Go get ’em, Rodney

Compliance costs are in the gun again, but this time the sheriff who has set out on their trail is the mean-minded Rodney Hide. We can expect to see blood, whereas they proliferated – paradoxically – whenever the previous government sent posses out to round them up.

Wearing his Minister for Regulatory Reform hat, and looking like a grimly determined John Wayne, Hide today announced a government-wide review of red tape and unnecessary bureaucracy.

The Building Act and the laws covering swimming pools and shop trading hours will be included.

Great, says Alf. He can’t get too excited about the laws covering swimming pools (he prefers to drown himself from the inside). But he knows how they are a pain in the arse for others.

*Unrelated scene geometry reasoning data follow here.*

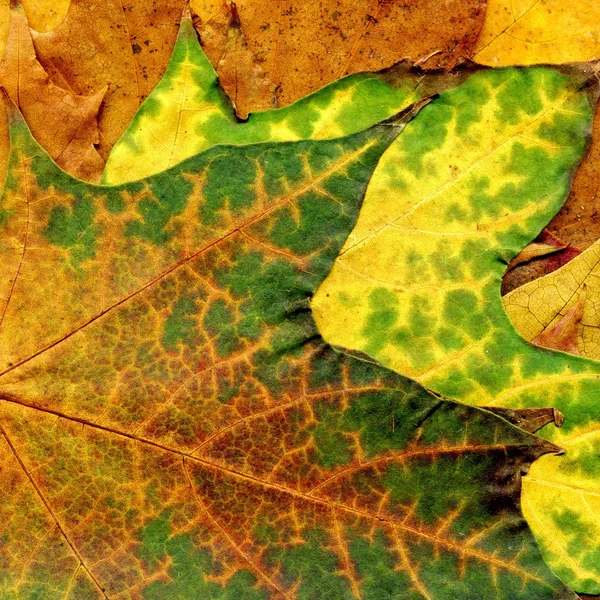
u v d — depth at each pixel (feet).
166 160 1.01
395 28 1.05
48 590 0.97
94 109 1.03
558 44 1.05
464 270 1.00
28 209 0.97
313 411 0.97
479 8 1.04
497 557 0.96
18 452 0.98
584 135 1.00
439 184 1.00
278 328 0.97
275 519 0.97
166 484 0.97
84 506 0.97
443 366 1.00
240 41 1.03
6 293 0.97
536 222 1.00
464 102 1.00
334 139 0.97
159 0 1.05
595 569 1.00
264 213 0.97
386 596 0.97
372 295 1.00
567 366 1.00
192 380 0.97
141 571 0.97
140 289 0.97
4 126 1.02
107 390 0.97
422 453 0.97
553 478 1.01
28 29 1.03
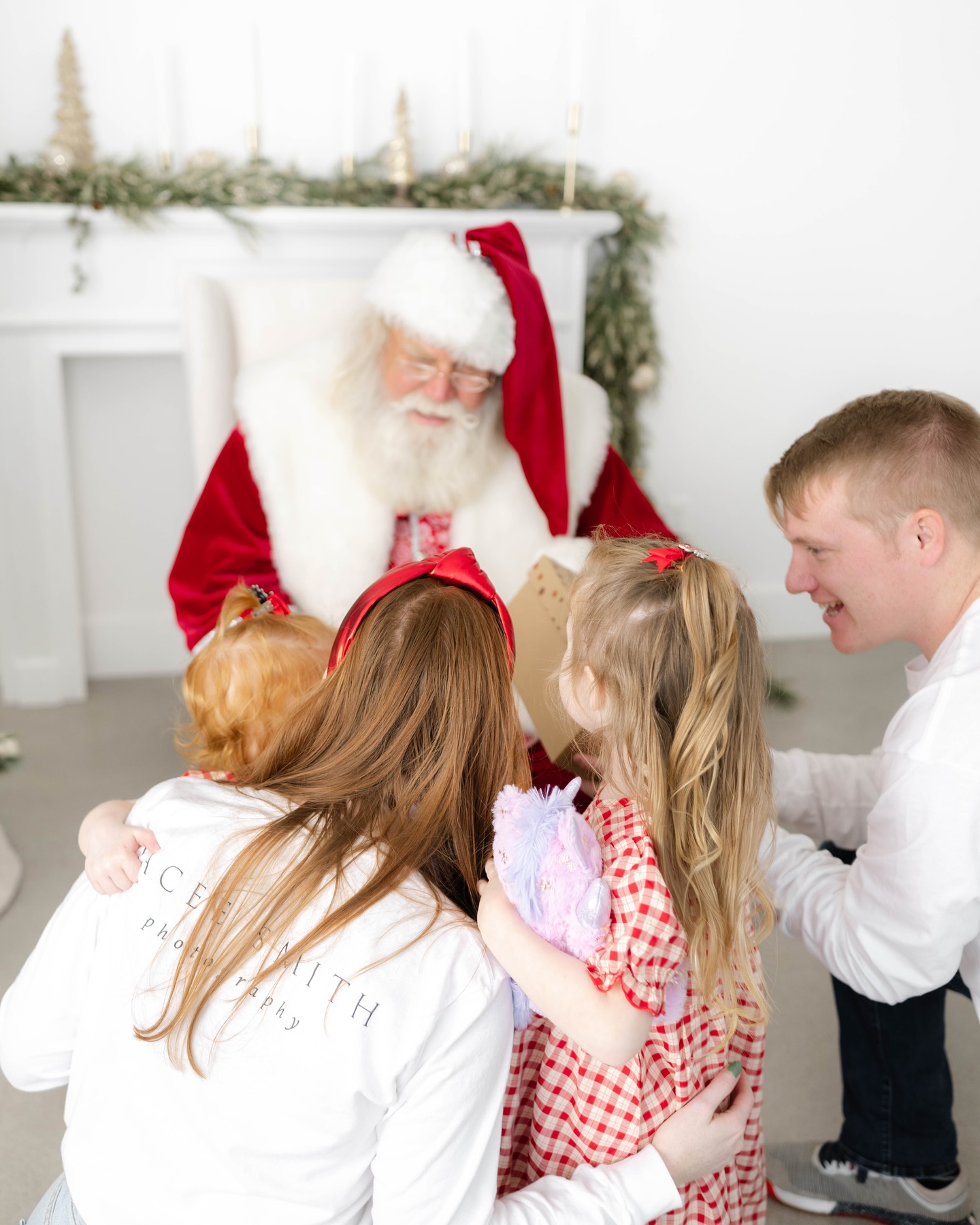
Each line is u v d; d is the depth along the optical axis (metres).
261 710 1.11
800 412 3.25
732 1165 1.03
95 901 0.84
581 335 2.84
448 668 0.83
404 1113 0.74
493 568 2.02
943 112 3.03
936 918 1.00
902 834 1.01
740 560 3.38
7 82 2.58
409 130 2.71
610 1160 0.89
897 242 3.13
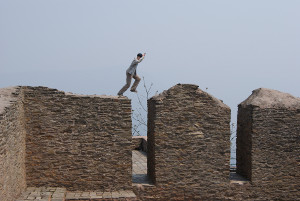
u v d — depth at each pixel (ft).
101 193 41.09
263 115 43.91
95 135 41.65
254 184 44.14
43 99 40.93
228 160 43.70
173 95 42.60
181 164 42.96
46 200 35.70
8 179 32.83
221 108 43.34
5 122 31.83
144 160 59.21
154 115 42.78
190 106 42.93
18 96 37.70
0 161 30.09
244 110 46.34
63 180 41.39
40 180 41.16
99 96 42.09
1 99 35.53
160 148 42.55
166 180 42.75
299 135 44.52
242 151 46.88
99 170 41.81
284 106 44.24
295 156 44.62
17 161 36.73
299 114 44.39
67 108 41.24
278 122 44.21
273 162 44.32
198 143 43.19
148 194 42.55
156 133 42.42
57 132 41.19
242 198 44.06
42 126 40.98
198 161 43.24
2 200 30.66
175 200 42.98
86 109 41.47
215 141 43.45
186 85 42.83
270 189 44.42
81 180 41.60
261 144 44.04
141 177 46.70
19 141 37.83
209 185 43.50
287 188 44.65
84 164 41.60
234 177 46.26
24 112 40.60
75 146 41.45
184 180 43.06
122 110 41.91
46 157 41.14
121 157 42.06
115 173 42.04
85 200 39.29
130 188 42.29
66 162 41.39
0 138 30.09
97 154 41.73
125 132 42.04
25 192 38.86
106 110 41.70
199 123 43.19
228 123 43.52
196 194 43.32
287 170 44.57
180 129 42.83
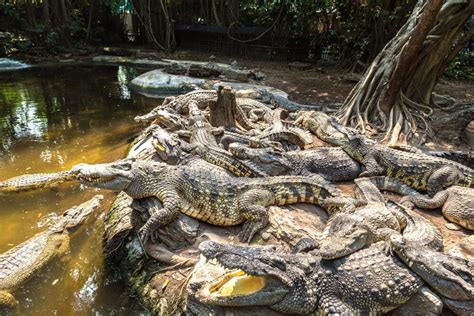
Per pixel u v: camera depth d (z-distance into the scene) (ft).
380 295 4.80
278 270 4.68
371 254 5.19
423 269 4.84
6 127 13.17
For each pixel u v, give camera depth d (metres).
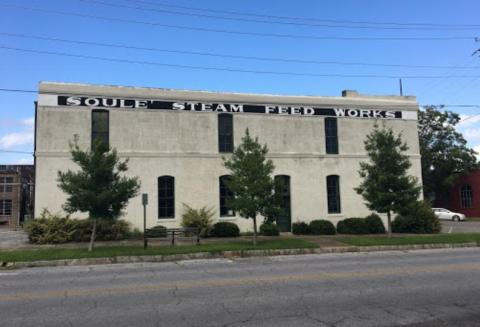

Shop trading laws need bringing to heel, too, when garden centres can open on Easter Sunday but a Mitre 10 hardware shop nearby, which also sells plants, cannot. (There’s no Mitre 10 in Eketahuna, sure enough, but they’ve got one up the line at Pahiatua).

Oh, and water drinking standards are included in the review.

This government – bless ’em – recognises that absurd regulations imposed by the Clark Gang have heaped financial stress on rural communities which previously had been happy with their water supply.

Huge compliance costs have been heaped on to councils, too.

Hide will be directing the review.

He said today

a lot of the rules and regulations which affect peoples’ everyday lives and businesses are minor but are past their use-by date or just plain silly. “Others are more serious and can affect jobs, load big costs onto businesses and drive people crazy.”

He says the rules around backyard pools are far too complex and impose ridiculous costs on families.

“You shouldn’t have to jump through hoops just to put in a pool for the kids. There’s a lack of clarity in the current legislation that’s resulted in bizarre obligations such as having to build a fence around a pool which is already locked with a padlock.”

The review has only just begun, Hide said, and there will be a progressive rollout of the results through the year.

He expects extensive changes, with a number of regulations likely to disappear altogether.

“Some of the changes will impact directly on just a few people. For example, we’re looking at how we can make it easier for overseas-trained professionals to get registered here, rather than having to drive taxis for a living.

Other changes, such as reforms of the Building Act, will affect many people and the cumulative effect of removing needless rules and regulations will be substantial.

“People just want to get on with their lives unhindered by silly rules. These reforms will help them do that.”

This could well put a lot of pin-pricking enforcement officials out of jobs.

Too bad. There’s bound to be something more useful for them to do in the real economy, and if not – well, paying the buggers the dole to be unemployed and miserable is better than paying them a wage out of our taxes or rates to make us miserable with their silly rules.

2 Responses to Go get ’em, Rodney

  1. Pique Oil says:

    Alf’ I have shamelessly linked to your post as it needs to be seen everywhere it can. The decade of insanity will take a while to purge butshop trading, swimming pool fences and building rules are a damn fine start.

  2. Alf Grumble says:

    All the support we can muster in the battle against madness, the better.